Thoughts

near ignition

i right now have a u card that says nens and research assistant.

im about to be enlisted in their computer system; im about to be formally trained to equip a badge of permission to handle microscopic biology with my bare hands; im about to abuse this little area called amherst as complete as possible - and that it will serve no more instrumental purpose than how instrumental it is to me; and i will ride a bus back and forth, amass data as consistent as possible, while i wait patiently, learn eagerly, and suffer the passer-by with indifference - for that the only valuable unit of care from me are the people that are close to me personally, professionally, and the mission itself.

i sit in a cozy room knowing that i have to develop the sort of dicipline that will sharpen my mind and body, so that im aware at all times, so that no physical sickness can impede my progress. i will use everything to my advantage and i rejoice knowing that the state of success matters little to my approach to life in general. in defeat. in triumph. that regardless of the state i should be indulged in i do not. i process rationally. i act not so slowly yet not so rashly. that the single-mindedness drives everything forward to higher rate of acceleration. that i will not curse at the stupidity or coldness around me because they are the conditions to which i've allowed myself to be in in order to stay on my path that leads me to what i want.

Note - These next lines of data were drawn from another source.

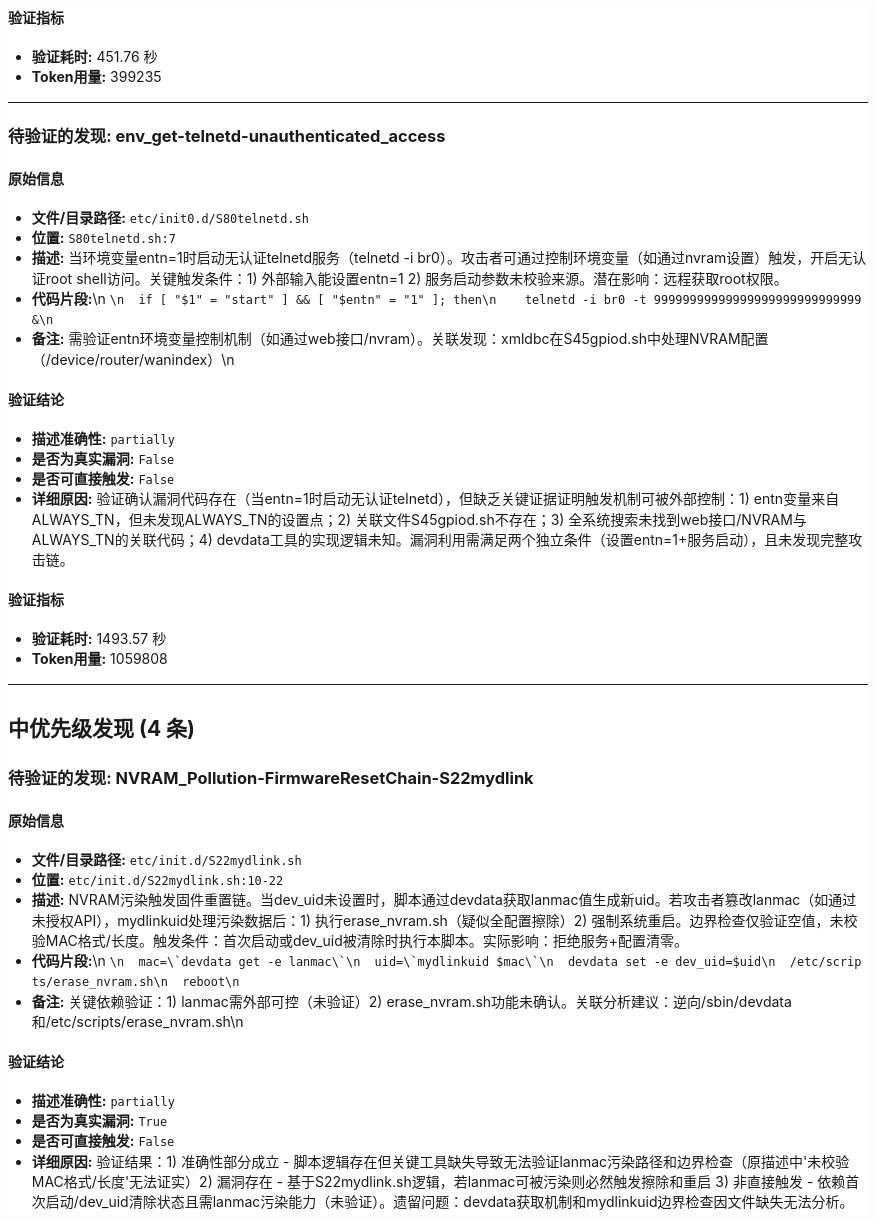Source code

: #### 验证指标
- **验证耗时:** 451.76 秒
- **Token用量:** 399235

---

### 待验证的发现: env_get-telnetd-unauthenticated_access

#### 原始信息
- **文件/目录路径:** `etc/init0.d/S80telnetd.sh`
- **位置:** `S80telnetd.sh:7`
- **描述:** 当环境变量entn=1时启动无认证telnetd服务（telnetd -i br0）。攻击者可通过控制环境变量（如通过nvram设置）触发，开启无认证root shell访问。关键触发条件：1) 外部输入能设置entn=1 2) 服务启动参数未校验来源。潜在影响：远程获取root权限。
- **代码片段:**\n  ```\n  if [ "$1" = "start" ] && [ "$entn" = "1" ]; then\n  	telnetd -i br0 -t 99999999999999999999999999999 &\n  ```
- **备注:** 需验证entn环境变量控制机制（如通过web接口/nvram）。关联发现：xmldbc在S45gpiod.sh中处理NVRAM配置（/device/router/wanindex）\n
#### 验证结论
- **描述准确性:** `partially`
- **是否为真实漏洞:** `False`
- **是否可直接触发:** `False`
- **详细原因:** 验证确认漏洞代码存在（当entn=1时启动无认证telnetd），但缺乏关键证据证明触发机制可被外部控制：1) entn变量来自ALWAYS_TN，但未发现ALWAYS_TN的设置点；2) 关联文件S45gpiod.sh不存在；3) 全系统搜索未找到web接口/NVRAM与ALWAYS_TN的关联代码；4) devdata工具的实现逻辑未知。漏洞利用需满足两个独立条件（设置entn=1+服务启动），且未发现完整攻击链。

#### 验证指标
- **验证耗时:** 1493.57 秒
- **Token用量:** 1059808

---

## 中优先级发现 (4 条)

### 待验证的发现: NVRAM_Pollution-FirmwareResetChain-S22mydlink

#### 原始信息
- **文件/目录路径:** `etc/init.d/S22mydlink.sh`
- **位置:** `etc/init.d/S22mydlink.sh:10-22`
- **描述:** NVRAM污染触发固件重置链。当dev_uid未设置时，脚本通过devdata获取lanmac值生成新uid。若攻击者篡改lanmac（如通过未授权API），mydlinkuid处理污染数据后：1) 执行erase_nvram.sh（疑似全配置擦除）2) 强制系统重启。边界检查仅验证空值，未校验MAC格式/长度。触发条件：首次启动或dev_uid被清除时执行本脚本。实际影响：拒绝服务+配置清零。
- **代码片段:**\n  ```\n  mac=\`devdata get -e lanmac\`\n  uid=\`mydlinkuid $mac\`\n  devdata set -e dev_uid=$uid\n  /etc/scripts/erase_nvram.sh\n  reboot\n  ```
- **备注:** 关键依赖验证：1) lanmac需外部可控（未验证）2) erase_nvram.sh功能未确认。关联分析建议：逆向/sbin/devdata和/etc/scripts/erase_nvram.sh\n
#### 验证结论
- **描述准确性:** `partially`
- **是否为真实漏洞:** `True`
- **是否可直接触发:** `False`
- **详细原因:** 验证结果：1) 准确性部分成立 - 脚本逻辑存在但关键工具缺失导致无法验证lanmac污染路径和边界检查（原描述中'未校验MAC格式/长度'无法证实）2) 漏洞存在 - 基于S22mydlink.sh逻辑，若lanmac可被污染则必然触发擦除和重启 3) 非直接触发 - 依赖首次启动/dev_uid清除状态且需lanmac污染能力（未验证）。遗留问题：devdata获取机制和mydlinkuid边界检查因文件缺失无法分析。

3 months ago i didnt know who to work with.

6 months ago i didn't know what to work on.

9 months ago i didn't know what i didn't know.

12 months ago i was crying because the imprint of bitches was too deep in my psyche. but sooner or later, that imprint will be gone from my dream-state cognitions because why should i care about the lives of bitches?

i do not speak from arrogance. there are too many unknowns for anyone to have the privilege to be arrogant. these are simply conclusions made from my assessments of past datapoints, and my experience speaks more volumes to me than to anyone else in any position, or any other value system to me. for anything beyond common sense should be taken as a grain of salt because no one has ever tried to replicate me, because im new, and therefore why should i replicate anyone?

we are near ignition, and the engine is waiting to combust. it's all waiting to combust. and it will burn. very brightly.